Abdul Kalam’s speech on EU Parliament
At a European Union conference, Dr. A P J Abdul Kalam gave the most inspiring and motivational speech ever. He received a standing ovation and loud applause for such an extraordinary speech.
“Listen, gentlemen, I’m indeed delighted to be with the honourable members of the European Parliament on the occasion of the golden jubilee year of the European Union.
I am reminded of the dream of an Indian poet KANNIYAN POONGUNDRANAR who articulated in 3,000 years back in Tamil classic “PURANANOORU”
He says you’re the “”Yathum oorae yavarum Kaeleer” ” which means I am a world citizen every citizen is my own kith and kin.
He said three thousand years back.
As we say in India:
Where there is righteousness in the heart, where there is righteousness in the heart, there is beauty in the character.
When there is beauty in the character, there is harmony in the home.
When there is harmony in the home there is harmony, there is an order in the nation.
When there is an order in the nation there is peace in the world.”
The property left behind by Dr A P J Abdul Kalam was as below
- He owned 6 pants (2 DRDO uniforms)
- 4 shirts (2 DRDO uniforms)
- 3 suits (1 western, 2 Indian)
- 2500 books
- 1 flat (which he has donated)
- 1 Padmashri
- 1 Padmabhushan
- 1 Bharat Ratna
- 16 doctorates
- 1 website
- 1 twitter account
- 1 email id
He didn’t have any TV, AC, car, jewellery, shares, land or bank balance. He had even donated the last 8 years’ pension towards the development of his village. This shows his simple life.
Quote from The Hindu
Kalam had advised current DRDO chief to work on reusable missiles
Just a month before his demise, former President APJ Abdul Kalam had advised DRDO chief Satheesh Reddy to work on reusable missiles system that can deliver a payload and launch it, come back and take another payload.
Mr. Reddy was then the Scientific Adviser to the Defence Minister.
“After I became the scientific adviser, I met him [Kalam] at his residence just a month before his demise. He came up with the idea of reusable missile, delivering a payload, coming back, then take another payload and launch it… ‘Work on this type of system’, he told me,” Mr. Reddy recalled.
The meeting was held at the library.
“That is the vision he had,” Mr. Reddy added.

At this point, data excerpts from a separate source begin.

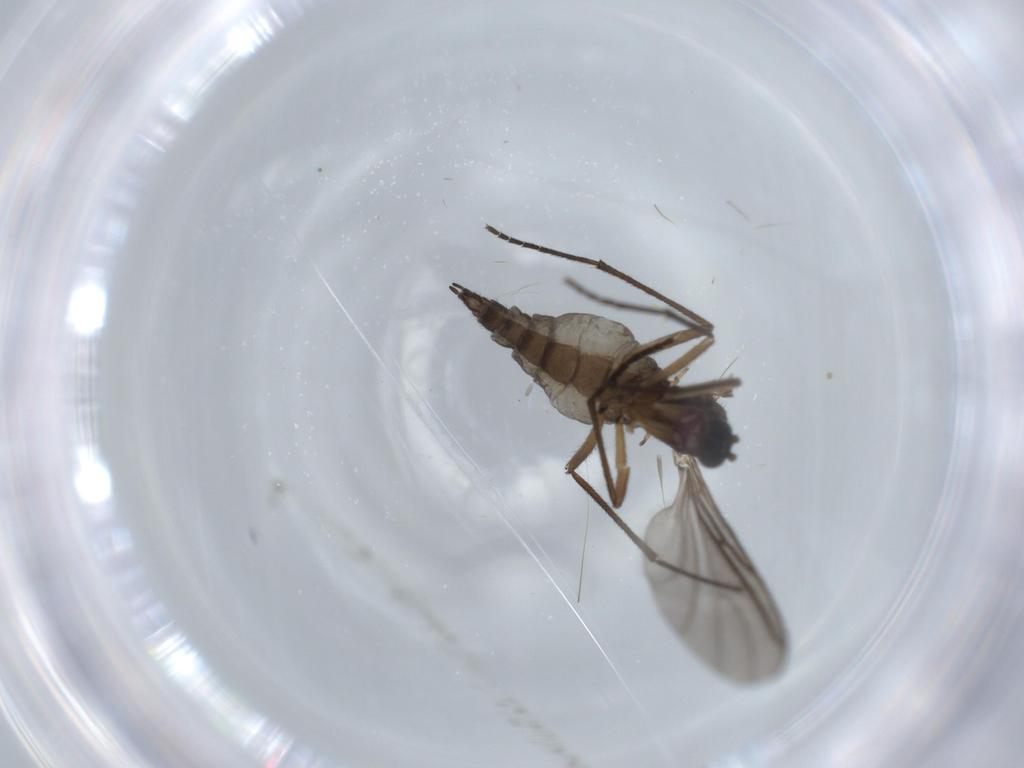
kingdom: Animalia
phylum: Arthropoda
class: Insecta
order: Diptera
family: Sciaridae
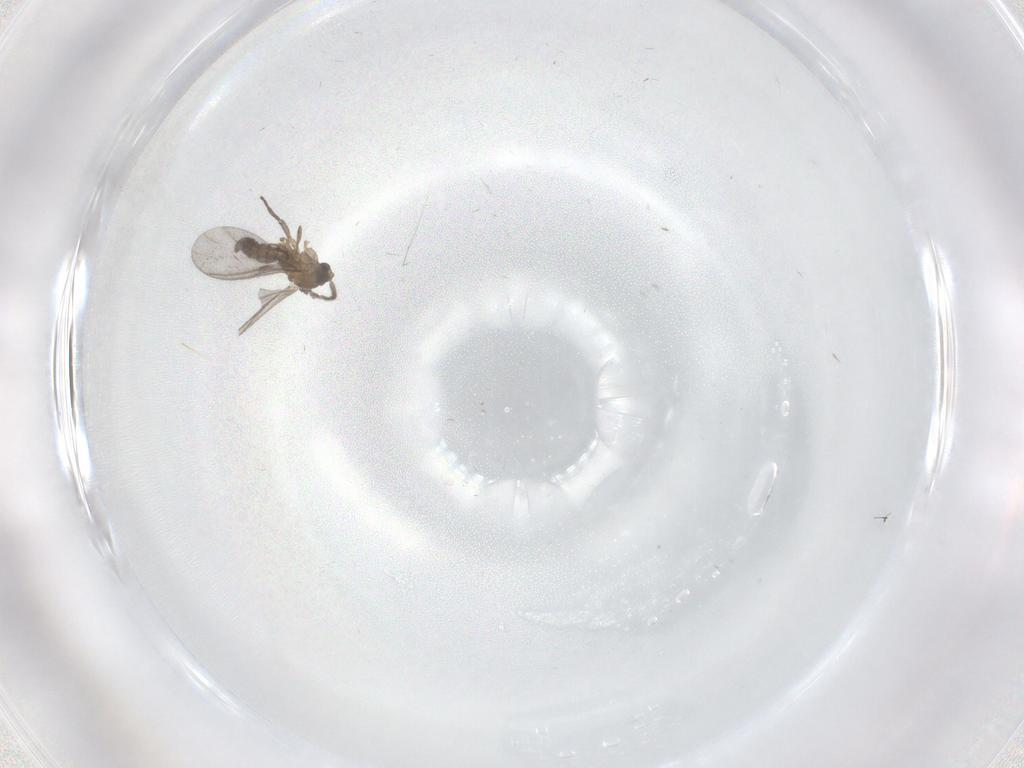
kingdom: Animalia
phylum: Arthropoda
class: Insecta
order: Diptera
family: Sciaridae
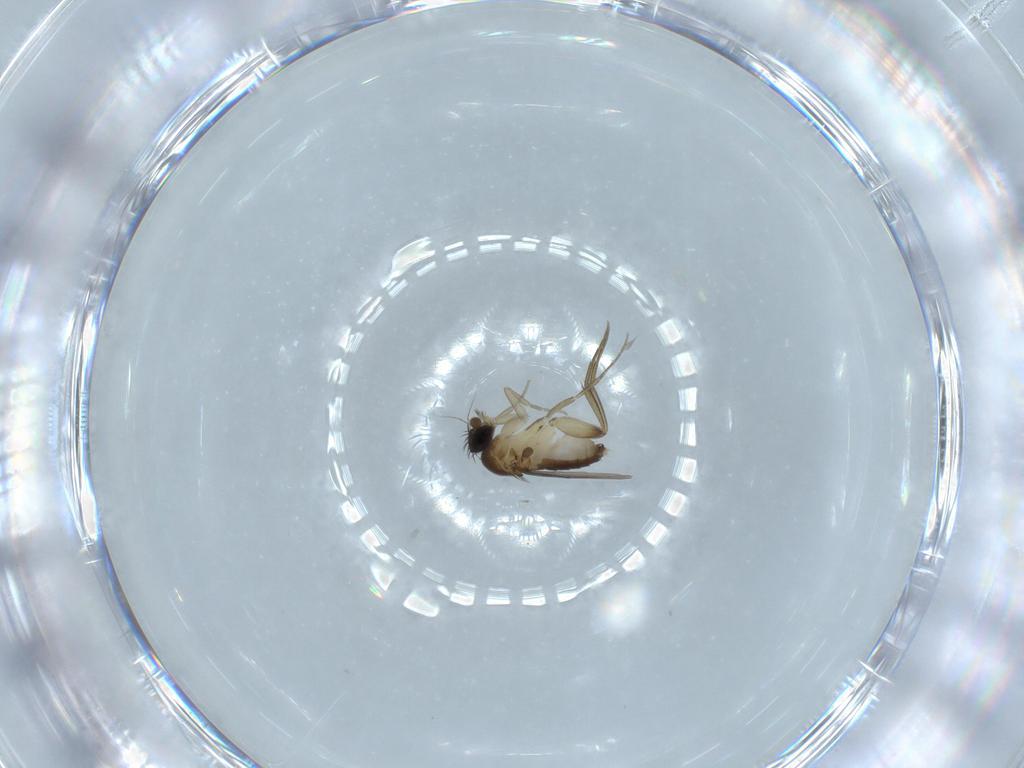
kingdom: Animalia
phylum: Arthropoda
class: Insecta
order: Diptera
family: Phoridae
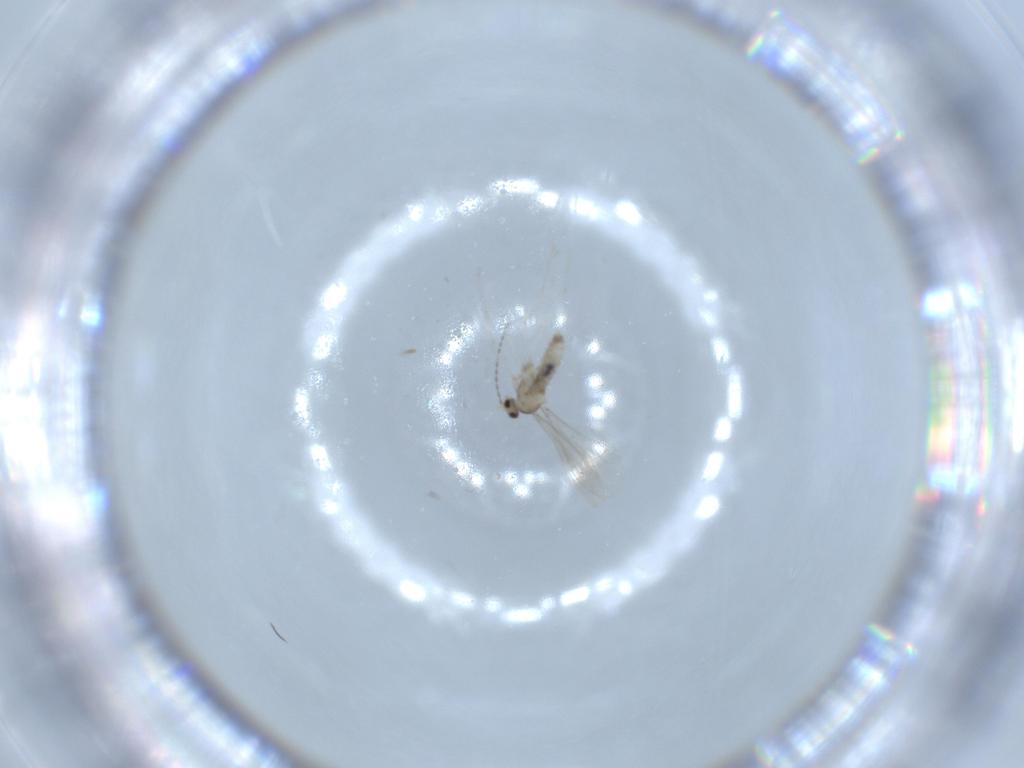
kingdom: Animalia
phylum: Arthropoda
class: Insecta
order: Diptera
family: Cecidomyiidae
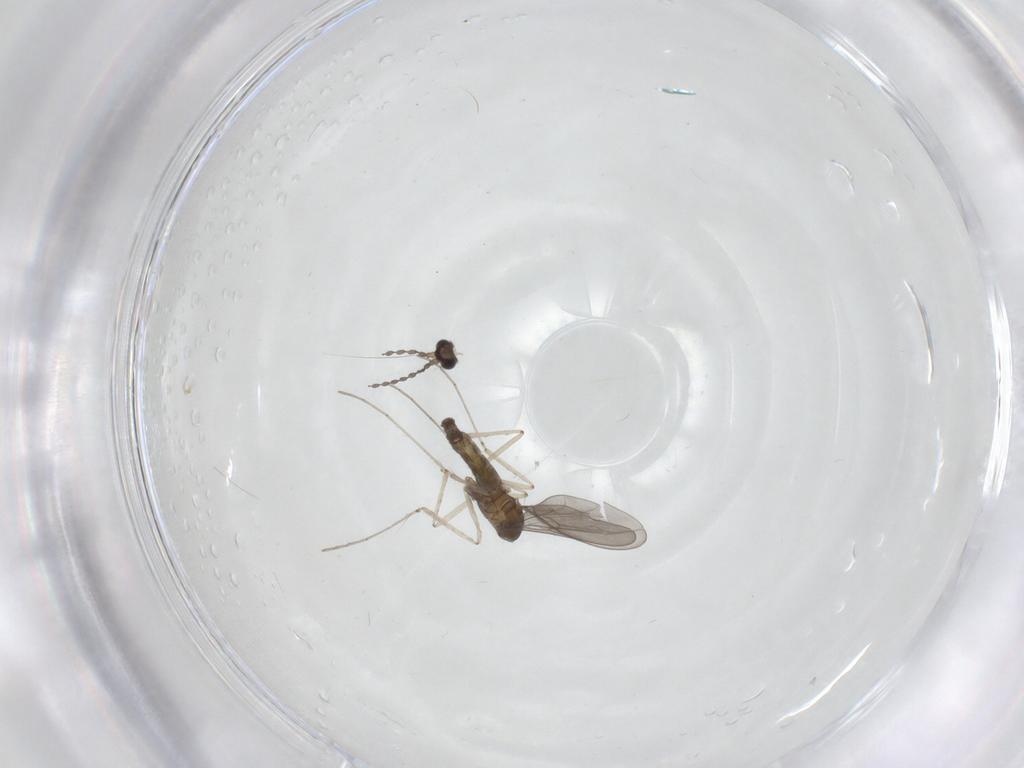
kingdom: Animalia
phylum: Arthropoda
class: Insecta
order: Diptera
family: Cecidomyiidae
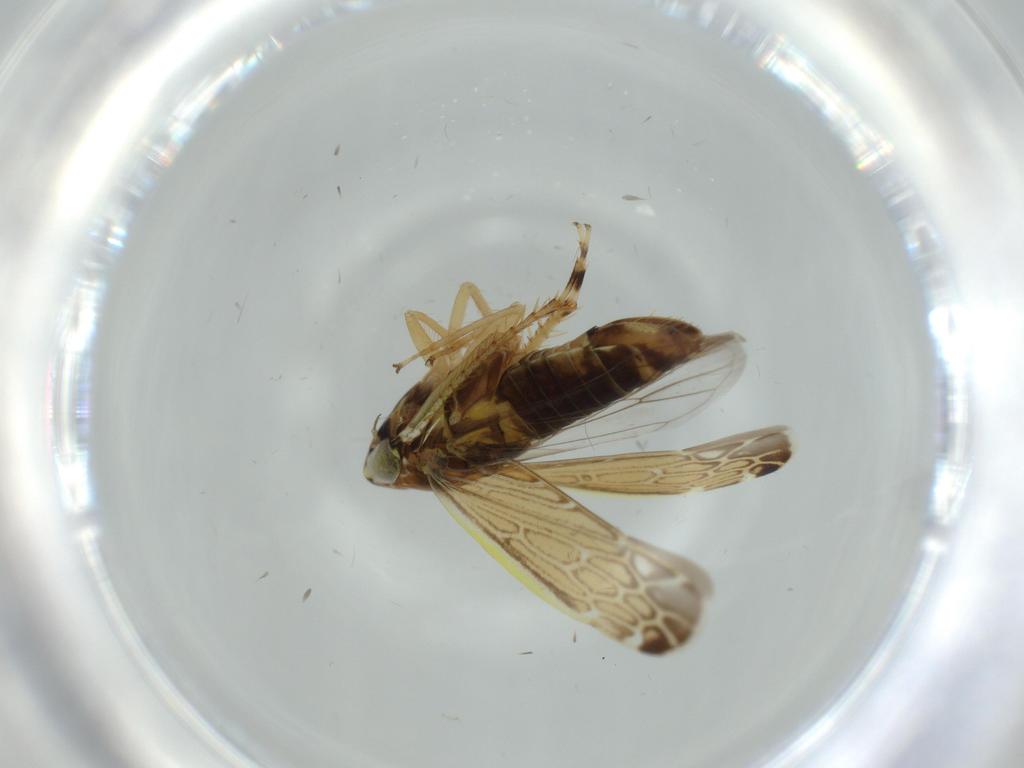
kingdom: Animalia
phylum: Arthropoda
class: Insecta
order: Hemiptera
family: Cicadellidae
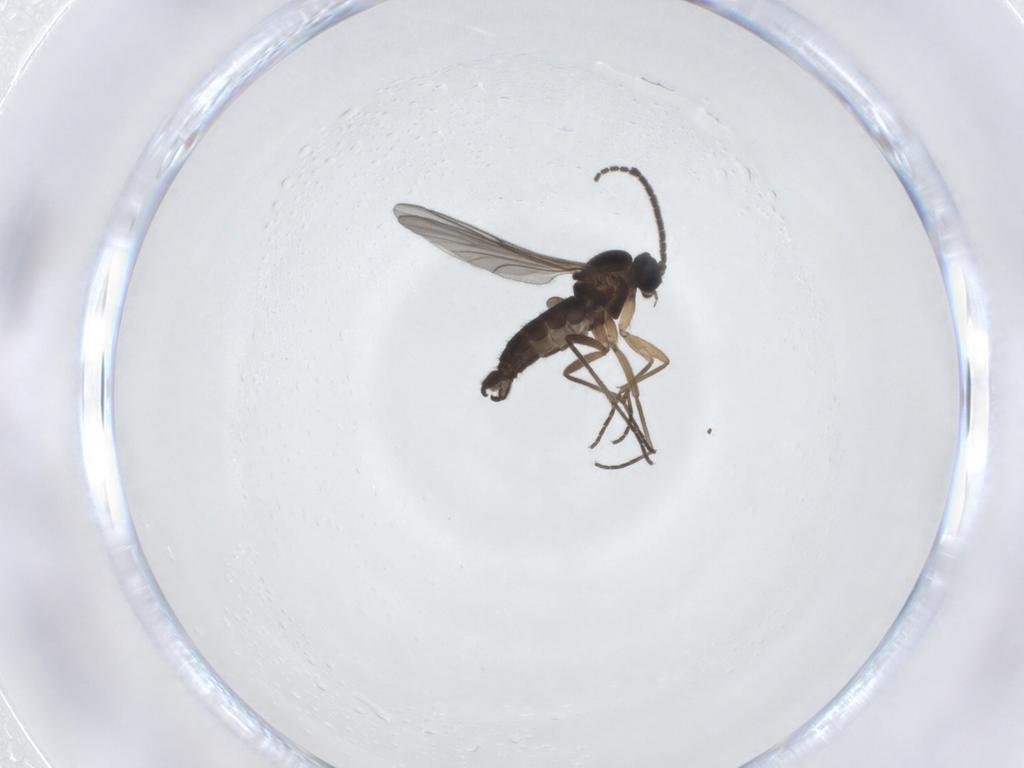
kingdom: Animalia
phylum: Arthropoda
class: Insecta
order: Diptera
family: Sciaridae
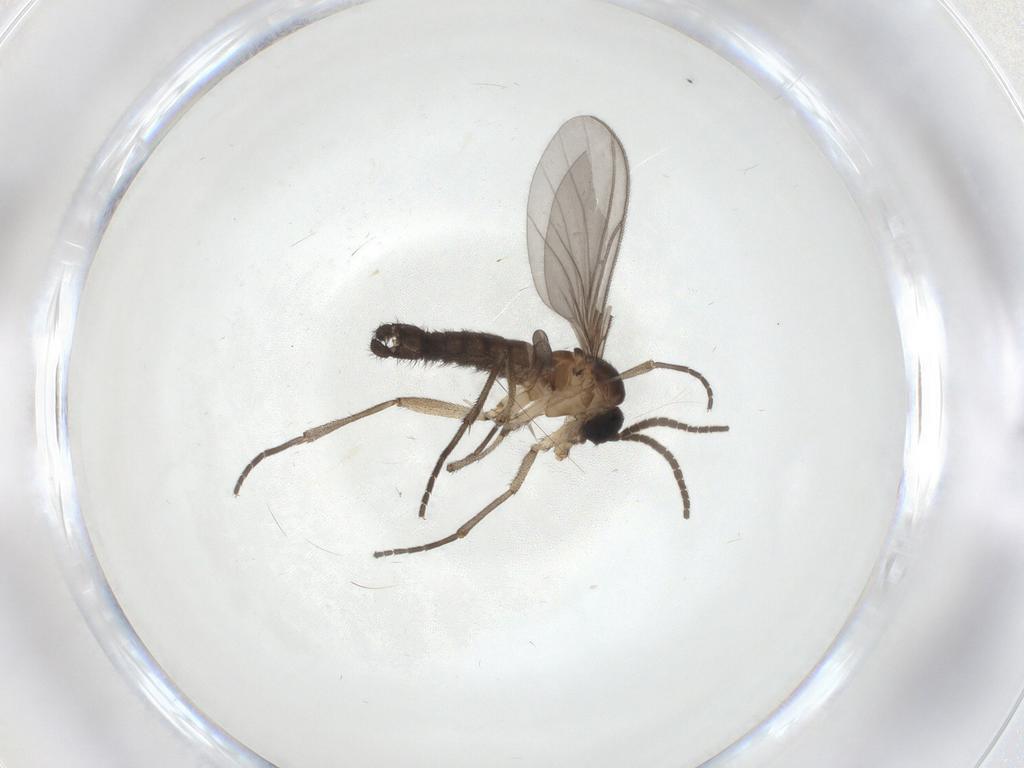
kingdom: Animalia
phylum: Arthropoda
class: Insecta
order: Diptera
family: Sciaridae
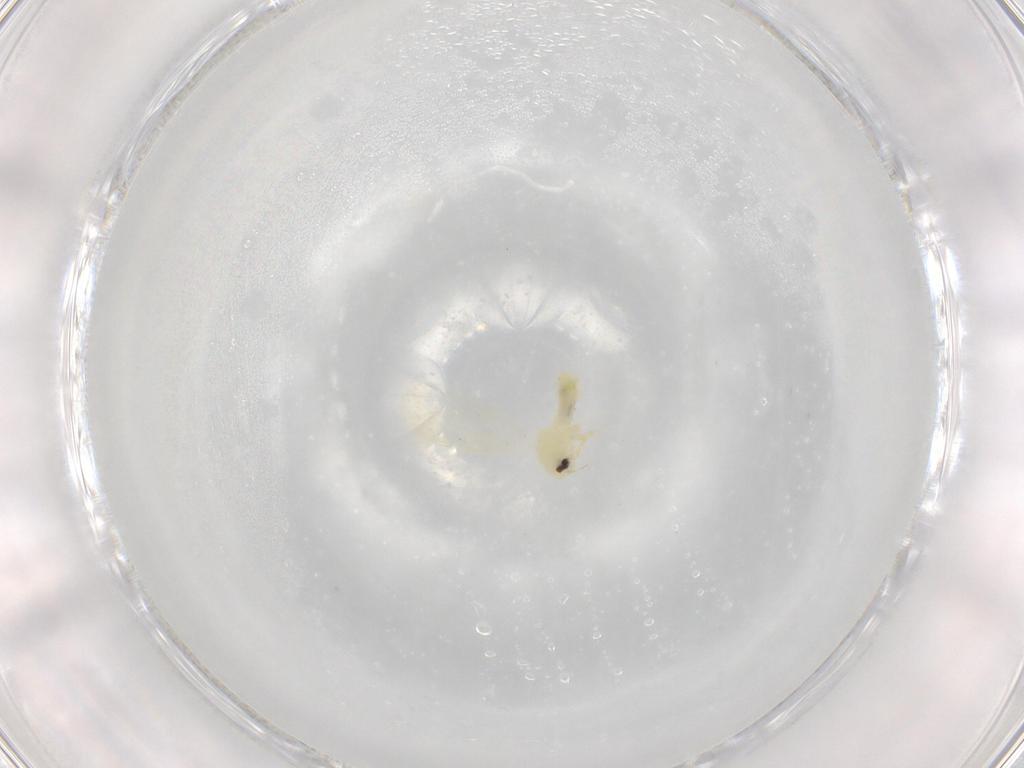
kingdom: Animalia
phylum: Arthropoda
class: Insecta
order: Hemiptera
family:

Reusable rockets are currently becoming popular. With its Falcon 9, Elon Musk’s Space X is also looking at capitalising on this technology. The Indian Space Research Organisation (ISRO) successfully flight tested Reusable Launch Vehicle-Technology Demonstrator (RLV-TD).
Credits: The Hindu
Abdul Kalam Success Rules and his simple and humble life is a lesson for others to live simple and live life to the fullest.